As invasões francesas

Quem delira com esta questão é o senhor Mário Pinto. Maila-se com Chirac e vem-nos fazer queixa. Chirac disse-lhe qualquer coisa como: "devemos viver a nossa fé na intimidade dos corações". Em francês isto é ainda mais bonito. Foi assim que desde o senhor D. Manuel I até quase aos nossos dias os judeus da península viveram a sua fé. Ele, Mário Pinto, vê nessa frase uma ameaça ao direito de celebração pública dos cultos. E remata: "Devemos deixar de fazer as nossas procissões? De deixar de tocar os sinos?..."

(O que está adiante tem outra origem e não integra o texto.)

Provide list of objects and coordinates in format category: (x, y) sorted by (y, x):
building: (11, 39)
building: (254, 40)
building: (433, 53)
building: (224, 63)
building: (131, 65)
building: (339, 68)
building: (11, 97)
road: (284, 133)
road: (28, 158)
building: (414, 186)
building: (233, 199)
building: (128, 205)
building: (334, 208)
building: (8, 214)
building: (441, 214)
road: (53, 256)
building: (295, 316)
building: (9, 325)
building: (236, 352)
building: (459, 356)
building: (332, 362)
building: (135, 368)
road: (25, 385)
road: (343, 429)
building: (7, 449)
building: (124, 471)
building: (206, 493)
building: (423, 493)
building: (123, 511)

Um dos meus poetas, um homem de palavra(s), escreveu um dia sobre o Portugal Futuro. Era um tempo escuro em que o Cardeal benzia um poder ditatorial. E ele disse: "Gostaria de ouvir as horas do relógio da matriz/ mas isso era o passado e podia ser duro/ edificar sobre ele o Portugal futuro." Hoje essa questão é pacífica. Os párocos encarregaram-se de substituir os sinos da minha aldeia por horríveis gravações de um badalo sempre-o-mesmo. Mas a questão, a horrível questão é esta: tempos houve em que os sons do catolicismo não eram apenas os das práticas benignas que Mário Pinto enuncia. De vez em quando, as nossas praças enchiam-se com os cânticos dos condenados e a crepitação da carne nos autos-de-fé. E sabem quem é que acabou com estes brandos costumes? Não, não foram os nossos reformadores. Foram as tropas francesas.
Digam-me que estou enganado, por favor.